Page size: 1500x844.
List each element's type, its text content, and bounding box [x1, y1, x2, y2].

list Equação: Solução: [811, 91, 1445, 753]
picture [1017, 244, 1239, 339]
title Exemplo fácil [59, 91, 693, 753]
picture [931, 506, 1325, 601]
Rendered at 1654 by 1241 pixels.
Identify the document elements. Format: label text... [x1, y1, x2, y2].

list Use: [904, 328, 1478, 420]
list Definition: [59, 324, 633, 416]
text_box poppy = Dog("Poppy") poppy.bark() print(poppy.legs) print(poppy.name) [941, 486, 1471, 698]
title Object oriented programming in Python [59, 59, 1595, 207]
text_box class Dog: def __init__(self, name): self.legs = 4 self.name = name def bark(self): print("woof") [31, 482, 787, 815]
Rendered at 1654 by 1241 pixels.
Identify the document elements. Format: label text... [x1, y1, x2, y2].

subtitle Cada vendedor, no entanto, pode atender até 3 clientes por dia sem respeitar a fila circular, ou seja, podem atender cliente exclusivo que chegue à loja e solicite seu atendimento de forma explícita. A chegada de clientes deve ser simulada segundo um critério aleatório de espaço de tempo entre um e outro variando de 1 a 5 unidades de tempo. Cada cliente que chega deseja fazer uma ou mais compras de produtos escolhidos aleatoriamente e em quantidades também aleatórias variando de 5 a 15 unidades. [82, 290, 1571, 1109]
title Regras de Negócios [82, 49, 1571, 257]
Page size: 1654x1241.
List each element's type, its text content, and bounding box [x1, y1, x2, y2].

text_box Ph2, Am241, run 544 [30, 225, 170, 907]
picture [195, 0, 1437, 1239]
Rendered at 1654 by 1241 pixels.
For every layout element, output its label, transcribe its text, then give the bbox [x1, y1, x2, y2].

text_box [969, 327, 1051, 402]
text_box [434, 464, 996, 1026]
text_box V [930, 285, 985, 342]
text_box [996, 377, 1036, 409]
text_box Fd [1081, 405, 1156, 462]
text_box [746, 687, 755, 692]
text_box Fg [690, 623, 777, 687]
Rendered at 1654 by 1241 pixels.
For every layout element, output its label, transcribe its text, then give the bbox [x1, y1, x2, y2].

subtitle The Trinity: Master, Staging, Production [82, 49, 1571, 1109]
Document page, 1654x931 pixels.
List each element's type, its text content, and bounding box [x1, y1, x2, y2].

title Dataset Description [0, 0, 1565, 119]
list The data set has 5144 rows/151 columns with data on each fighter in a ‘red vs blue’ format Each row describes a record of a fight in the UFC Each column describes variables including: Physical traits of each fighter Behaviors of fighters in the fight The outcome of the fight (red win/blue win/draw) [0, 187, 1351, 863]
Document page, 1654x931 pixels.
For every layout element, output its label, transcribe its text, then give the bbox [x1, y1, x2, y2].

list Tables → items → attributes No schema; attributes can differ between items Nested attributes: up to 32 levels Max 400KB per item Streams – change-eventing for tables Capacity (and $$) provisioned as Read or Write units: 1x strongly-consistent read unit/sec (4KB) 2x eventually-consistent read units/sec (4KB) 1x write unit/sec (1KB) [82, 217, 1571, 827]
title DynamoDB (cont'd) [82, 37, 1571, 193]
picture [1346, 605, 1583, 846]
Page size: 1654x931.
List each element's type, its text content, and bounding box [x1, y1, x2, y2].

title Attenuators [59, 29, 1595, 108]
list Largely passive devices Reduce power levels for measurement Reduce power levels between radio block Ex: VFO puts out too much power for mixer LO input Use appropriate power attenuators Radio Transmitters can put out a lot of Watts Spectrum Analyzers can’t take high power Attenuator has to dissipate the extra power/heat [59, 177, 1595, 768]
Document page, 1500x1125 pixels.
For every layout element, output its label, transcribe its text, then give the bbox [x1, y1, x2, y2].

■ GIVEN INSTRUCTION: Present every line of the records above as a Markdown table with the columns Row and Line, numbering the rows in order and omitting blank lines.

■ SOLUTION TO THE PROBLEM:
| Row | Line |
|---|---|
| 1 | Page size: 1500x844. |
| 2 | List each element's type, its text content, and bounding box [x1, y1, x2, y2]. |
| 3 | list Equação: Solução: [811, 91, 1445, 753] |
| 4 | picture [1017, 244, 1239, 339] |
| 5 | title Exemplo fácil [59, 91, 693, 753] |
| 6 | picture [931, 506, 1325, 601] |
| 7 | Rendered at 1654 by 1241 pixels. |
| 8 | Identify the document elements. Format: label text... [x1, y1, x2, y2]. |
| 9 | list Use: [904, 328, 1478, 420] |
| 10 | list Definition: [59, 324, 633, 416] |
| 11 | text_box poppy = Dog("Poppy") poppy.bark() print(poppy.legs) print(poppy.name) [941, 486, 1471, 698] |
| 12 | title Object oriented programming in Python [59, 59, 1595, 207] |
| 13 | text_box class Dog: def __init__(self, name): self.legs = 4 self.name = name def bark(self): print("woof") [31, 482, 787, 815] |
| 14 | Rendered at 1654 by 1241 pixels. |
| 15 | Identify the document elements. Format: label text... [x1, y1, x2, y2]. |
| 16 | subtitle Cada vendedor, no entanto, pode atender até 3 clientes por dia sem respeitar a fila circular, ou seja, podem atender cliente exclusivo que chegue à loja e solicite seu atendimento de forma explícita. A chegada de clientes deve ser simulada segundo um critério aleatório de espaço de tempo entre um e outro variando de 1 a 5 unidades de tempo. Cada cliente que chega deseja fazer uma ou mais compras de produtos escolhidos aleatoriamente e em quantidades também aleatórias variando de 5 a 15 unidades. [82, 290, 1571, 1109] |
| 17 | title Regras de Negócios [82, 49, 1571, 257] |
| 18 | Page size: 1654x1241. |
| 19 | List each element's type, its text content, and bounding box [x1, y1, x2, y2]. |
| 20 | text_box Ph2, Am241, run 544 [30, 225, 170, 907] |
| 21 | picture [195, 0, 1437, 1239] |
| 22 | Rendered at 1654 by 1241 pixels. |
| 23 | For every layout element, output its label, transcribe its text, then give the bbox [x1, y1, x2, y2]. |
| 24 | text_box [969, 327, 1051, 402] |
| 25 | text_box [434, 464, 996, 1026] |
| 26 | text_box V [930, 285, 985, 342] |
| 27 | text_box [996, 377, 1036, 409] |
| 28 | text_box Fd [1081, 405, 1156, 462] |
| 29 | text_box [746, 687, 755, 692] |
| 30 | text_box Fg [690, 623, 777, 687] |
| 31 | Rendered at 1654 by 1241 pixels. |
| 32 | For every layout element, output its label, transcribe its text, then give the bbox [x1, y1, x2, y2]. |
| 33 | subtitle The Trinity: Master, Staging, Production [82, 49, 1571, 1109] |
| 34 | Document page, 1654x931 pixels. |
| 35 | List each element's type, its text content, and bounding box [x1, y1, x2, y2]. |
| 36 | title Dataset Description [0, 0, 1565, 119] |
| 37 | list The data set has 5144 rows/151 columns with data on each fighter in a ‘red vs blue’ format Each row describes a record of a fight in the UFC Each column describes variables including: Physical traits of each fighter Behaviors of fighters in the fight The outcome of the fight (red win/blue win/draw) [0, 187, 1351, 863] |
| 38 | Document page, 1654x931 pixels. |
| 39 | For every layout element, output its label, transcribe its text, then give the bbox [x1, y1, x2, y2]. |
| 40 | list Tables → items → attributes No schema; attributes can differ between items Nested attributes: up to 32 levels Max 400KB per item Streams – change-eventing for tables Capacity (and $$) provisioned as Read or Write units: 1x strongly-consistent read unit/sec (4KB) 2x eventually-consistent read units/sec (4KB) 1x write unit/sec (1KB) [82, 217, 1571, 827] |
| 41 | title DynamoDB (cont'd) [82, 37, 1571, 193] |
| 42 | picture [1346, 605, 1583, 846] |
| 43 | Page size: 1654x931. |
| 44 | List each element's type, its text content, and bounding box [x1, y1, x2, y2]. |
| 45 | title Attenuators [59, 29, 1595, 108] |
| 46 | list Largely passive devices Reduce power levels for measurement Reduce power levels between radio block Ex: VFO puts out too much power for mixer LO input Use appropriate power attenuators Radio Transmitters can put out a lot of Watts Spectrum Analyzers can’t take high power Attenuator has to dissipate the extra power/heat [59, 177, 1595, 768] |
| 47 | Document page, 1500x1125 pixels. |
| 48 | For every layout element, output its label, transcribe its text, then give the bbox [x1, y1, x2, y2]. |